Processes underlying growth
Throughout my career and until quite recently, the most common answer to questions about the underlying processes of psychological growth involved the idea of internalization. We are assumed to take into ourselves those persons (or certain characteristics of those persons) whom we love and who love us in return. The major problem with this concept is that it doesn't tell us much that we need to know. Although Vaillant's1 effort at distinguishing different types of internalization (and their relative maturity) has been helpful at the descriptive level, there remains the mystery of what he calls “metabolizing the internalized other.” What is involved in metabolizing? Is it just a convenient metaphor?

During the past few years, several new parameters have been added to the internalization-metabolism model of psychological growth. First, enduring changes in behavior must be associated with actual changes in brain structure and function. New synapses are formed (perhaps new neurons also) as the consequence of life experiences. Thus, psychological growth and brain growth are parallel processes. Second, for synaptogenesis to occur in response to life experiences, previously inactive genes must be “turned on” in order to produce the required proteins. Psychological growth, like psychopathology, is thus the product of gene-environment interactions-nothing very surprising about that. Further, we think we know a good deal about the relationship characteristics that are associated with psychological growth but we know very little about the actual genes involved. Although it is commonplace to read about “genes for closeness” and to see statements such as “connecting to others is hard-wired” and the like, there are no systematic data.

The relationship structure associated with individual psychological growth was described years ago by our research group at the Timberlawn Research Foundation in Dallas.2 A major task of relationship formation is establishing a balance of separateness (autonomy) and connectedness (intimacy) that is acceptable to both partners. In growth-facilitating relationships, the partners contribute more or less equally to the process of negotiating a balance suitable to each. Thus, shared power (in defining the relationship) is a crucial variable. This facilitates the development of exploratory conversations that over time produce psychological intimacy. Shared power also contributes to the development of the negotiation skills that are crucial for dealing with the inevitable differences.
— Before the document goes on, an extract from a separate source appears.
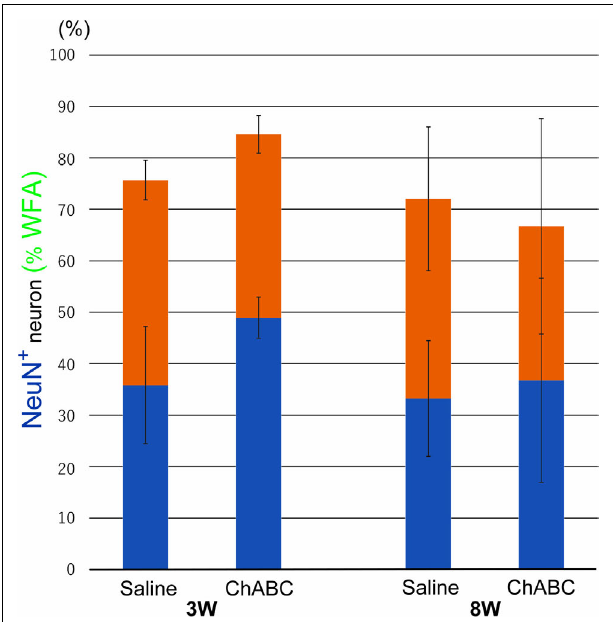
FIGURE 7 | Percentages of motoneurons whose cell bodies were covered with WFA -positive PNN structures among all motoneurons at 3 and 8 weeks after CST in rats with ChABC or saline administration. Blue bars indicate the percentage of motoneurons with > 80% WFA -positive structures, and red bars indicate the percentage of motoneurons with > 20% WFA -positive structures. Data are expressed as the mean ± SEM.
Thus, problem-solving skills come to be highly developed. In all this, however, each partner maintains a strong capacity for autonomous functioning. The strong interdependence does not erode individuality.

Thus, experiencing such a co-constructed relationship sets the stage for each partner to internalize desirable attributes of the other. The experience of such relationships and, perhaps as suggested by Siegel,3 in particular the exploratory, intimacy-producing conversations turns on those genes that are necessary for the production of new synapses.

Increasingly, we know more useful questions to ask. In this way, our understanding of how certain types of relationships appear to facilitate individual growth is gradually expanded.

Dr Lewis is chairman emeritus of the Timberlawn Psychiatric Research Foundation and clinical professor of psychiatry at the University of Texas Southwestern Medical School in Dallas. He is also in private practice of individual, marital, and family therapies in Dallas.

References1. Vaillant GE. The Wisdom of the Ego. Cambridge, Mass: Harvard University Press; 1993.
2. Lewis JM, Beavers WR, Gossett JT, Phillips VA. No Single Thread: Psychological Health in Family Systems. New York: Brunner-Routledge; 1976.
3. Siegel DJ. The Developing Mind: Toward a Neurobiology of Interpersonal Experience. New York: Guilford Press; 1999.